BackgroundThere has been limited examination of the performance of glomerular filtration rate estimation (eGFR) equations in lung transplant populations. This study aimed to compare the performance of serum creatinine and cystatin C based eGFR equations with Tc-99m diethylenetriaminepentaacetic acid (DTPA) GFR measurements in individuals with end-stage lung disease, either prior to, or following, lung transplantation. MethodsIn this prospective observational study, participants underwent GFR measurements with Tc-99m Pentetate. Measured results were compared with GFR estimates derived from estimation equations [4-variable Modification of Diet in Renal Disease, Cockcroft-Gault, Chronic Kidney Disease Epidemiology Collaboration (CKD-EPI) creatinine, cystatin C and creatinine-cystatin C combined equations]. ResultsNinety-seven individuals were studied (77 post- and 20 wait-listed for transplantation). Median (range) radionucleotide GFR was 56.7ml/min/1.73m2 (22.8–109.2ml/min/1.73m2). In the study cohort as a whole, the CKD-EPI creatinine-cystatin C combined equation showed the highest performance, but was only slightly superior to the CKD-EPI creatinine equation.
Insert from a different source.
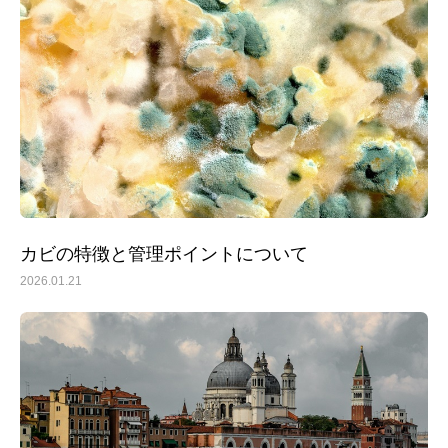
カビの特徴と管理ポイントについて
2026.01.21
However, in individuals with cystic fibrosis, low arm muscle mass and/or low body mass index, all of the creatinine-based equations showed unacceptable performance. In these subgroups, improved GFR estimation was seen with the CKD-EPI cystatin C equation, and predictions were better still using the CKD-EPI creatinine-cystatin C combined equation. ConclusionsThis study shows adequate predictive ability of CKD-EPI creatinine in the cohort as a whole, but unacceptable performance in patients with cystic fibrosis, low arm muscle mass and/or low body mass index. Our findings demonstrate that cystatin C may be a preferable filtration marker in these subgroups.